■ **HOW TO COMPLETE THIS TASK**
Reproduce verbatim the lines between the one holding "inspires you." and the one holding "Get local classroom projects in your inbox", inclusive, and nothing else.
MATERIAL TO PROCESS START
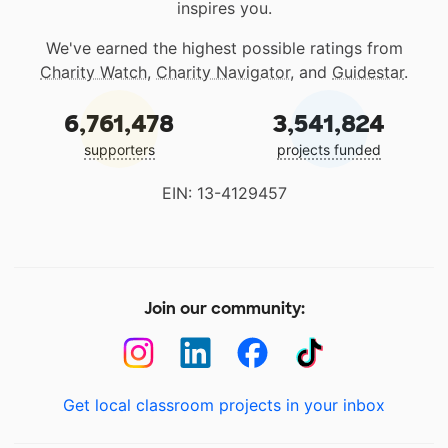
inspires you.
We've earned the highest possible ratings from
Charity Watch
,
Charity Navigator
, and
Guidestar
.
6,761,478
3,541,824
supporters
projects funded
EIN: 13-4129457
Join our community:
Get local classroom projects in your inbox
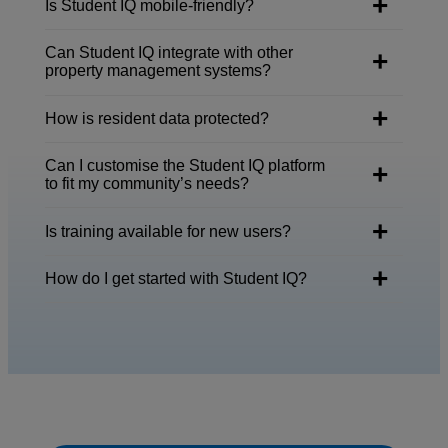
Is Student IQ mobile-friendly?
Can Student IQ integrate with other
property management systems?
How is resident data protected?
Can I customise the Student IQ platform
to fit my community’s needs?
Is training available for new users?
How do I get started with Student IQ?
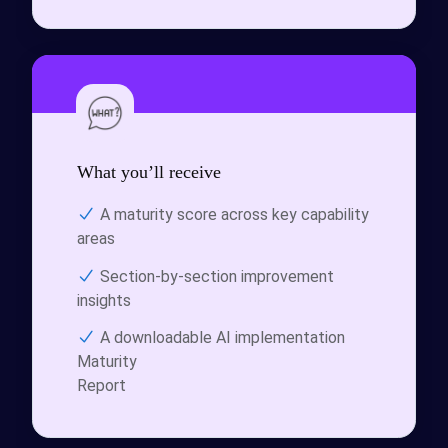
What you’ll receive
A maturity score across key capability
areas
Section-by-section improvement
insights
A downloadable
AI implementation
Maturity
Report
MATERIAL TO PROCESS END
MATERIAL TO PROCESS START
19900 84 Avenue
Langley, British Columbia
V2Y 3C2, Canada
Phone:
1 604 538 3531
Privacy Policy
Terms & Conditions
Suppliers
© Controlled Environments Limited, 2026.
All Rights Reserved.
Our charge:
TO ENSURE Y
MATERIAL TO PROCESS END
MATERIAL TO PROCESS START
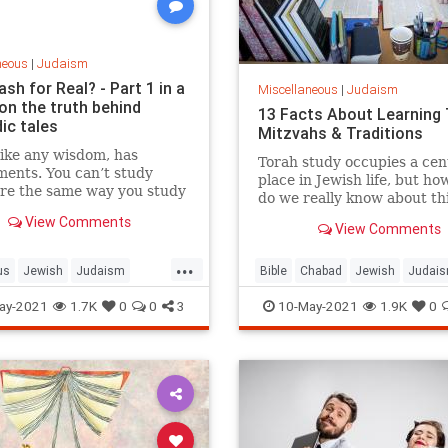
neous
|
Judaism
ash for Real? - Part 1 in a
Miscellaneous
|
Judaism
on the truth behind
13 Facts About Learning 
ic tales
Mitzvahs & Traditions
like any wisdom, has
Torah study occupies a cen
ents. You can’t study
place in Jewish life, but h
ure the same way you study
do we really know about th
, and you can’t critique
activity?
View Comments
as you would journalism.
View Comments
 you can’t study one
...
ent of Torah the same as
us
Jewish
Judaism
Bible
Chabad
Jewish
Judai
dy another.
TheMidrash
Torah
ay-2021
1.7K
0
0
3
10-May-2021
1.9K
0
MATERIAL TO PROCESS END
■ **SOLUTION FOR THIS EXERCISE**
inspires you.
We've earned the highest possible ratings from
Charity Watch
,
Charity Navigator
, and
Guidestar
.
6,761,478
3,541,824
supporters
projects funded
EIN: 13-4129457
Join our community:
Get local classroom projects in your inbox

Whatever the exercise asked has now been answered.